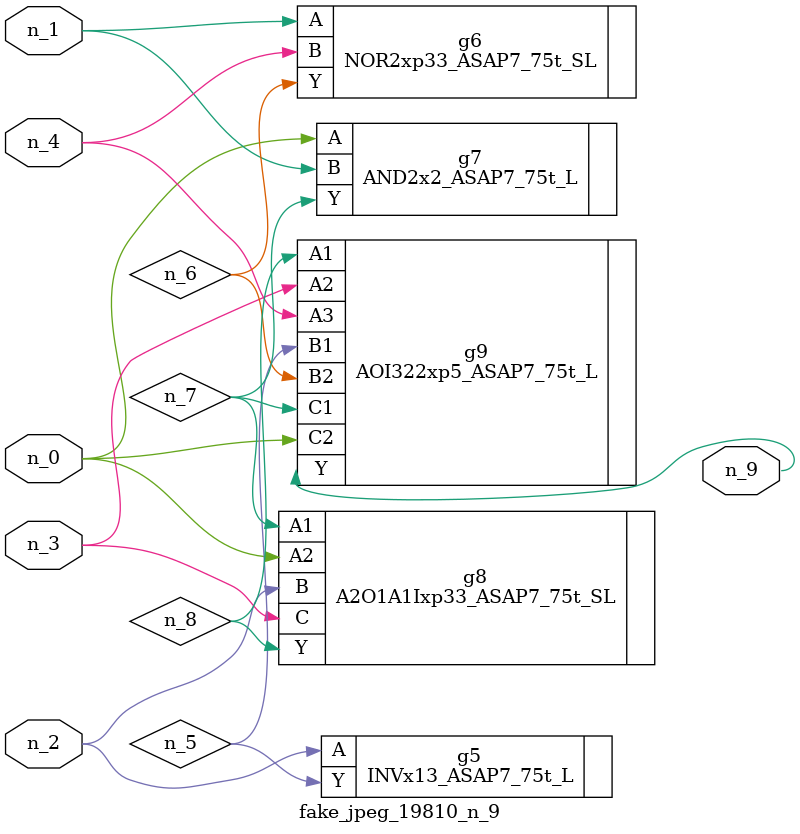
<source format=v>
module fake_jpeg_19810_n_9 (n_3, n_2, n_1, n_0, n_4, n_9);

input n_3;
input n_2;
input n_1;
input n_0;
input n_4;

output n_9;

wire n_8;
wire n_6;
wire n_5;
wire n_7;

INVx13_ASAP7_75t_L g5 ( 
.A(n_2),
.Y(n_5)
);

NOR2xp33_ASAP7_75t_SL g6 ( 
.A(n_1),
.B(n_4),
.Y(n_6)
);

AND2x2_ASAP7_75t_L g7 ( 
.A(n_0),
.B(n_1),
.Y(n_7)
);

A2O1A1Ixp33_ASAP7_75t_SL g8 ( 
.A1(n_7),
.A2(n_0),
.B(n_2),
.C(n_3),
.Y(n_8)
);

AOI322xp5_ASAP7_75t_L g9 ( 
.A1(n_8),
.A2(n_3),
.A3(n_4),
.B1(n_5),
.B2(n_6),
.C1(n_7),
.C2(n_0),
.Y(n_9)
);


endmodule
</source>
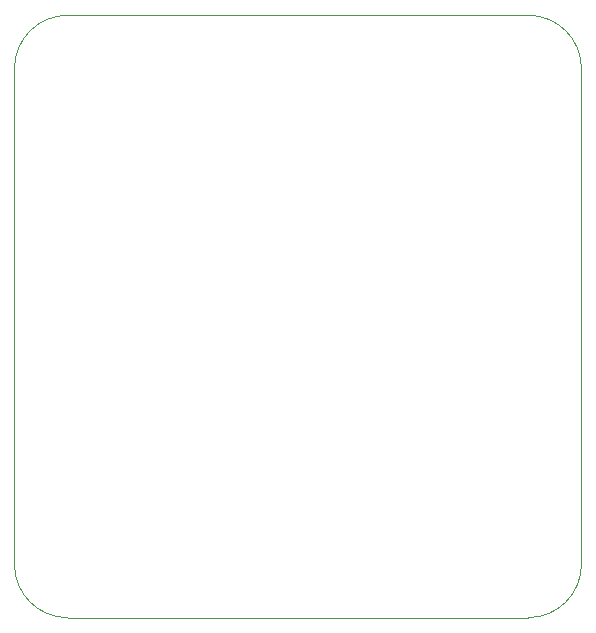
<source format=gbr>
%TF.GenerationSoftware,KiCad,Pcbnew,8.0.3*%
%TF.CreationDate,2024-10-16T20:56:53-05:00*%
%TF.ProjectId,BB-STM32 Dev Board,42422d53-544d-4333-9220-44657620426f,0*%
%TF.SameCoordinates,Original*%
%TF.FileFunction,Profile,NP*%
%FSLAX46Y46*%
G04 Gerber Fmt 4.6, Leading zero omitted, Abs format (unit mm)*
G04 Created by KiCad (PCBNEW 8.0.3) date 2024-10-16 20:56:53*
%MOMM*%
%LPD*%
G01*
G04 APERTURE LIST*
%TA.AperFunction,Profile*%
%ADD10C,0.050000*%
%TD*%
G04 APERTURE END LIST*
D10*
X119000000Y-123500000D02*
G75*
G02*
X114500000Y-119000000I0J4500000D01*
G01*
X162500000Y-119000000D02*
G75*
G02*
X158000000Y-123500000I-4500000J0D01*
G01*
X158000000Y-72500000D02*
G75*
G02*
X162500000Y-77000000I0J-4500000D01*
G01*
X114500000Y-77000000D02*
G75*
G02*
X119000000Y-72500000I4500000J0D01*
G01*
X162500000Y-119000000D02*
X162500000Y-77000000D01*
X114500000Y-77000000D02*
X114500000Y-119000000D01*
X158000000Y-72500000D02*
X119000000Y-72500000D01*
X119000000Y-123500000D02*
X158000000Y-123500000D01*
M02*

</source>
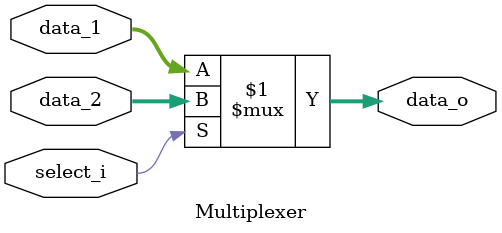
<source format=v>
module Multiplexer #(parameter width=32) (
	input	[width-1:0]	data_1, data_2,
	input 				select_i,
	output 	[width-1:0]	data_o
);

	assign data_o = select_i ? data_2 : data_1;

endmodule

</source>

▶ **WHAT THIS TASK INVOLVES**
Look through the entries above; copy each line where the string "input" appears.

▶ **OUTPUT BELOW**
input n_3;
input n_2;
input n_1;
input n_0;
input n_4;
	input	[width-1:0]	data_1, data_2,
	input 				select_i,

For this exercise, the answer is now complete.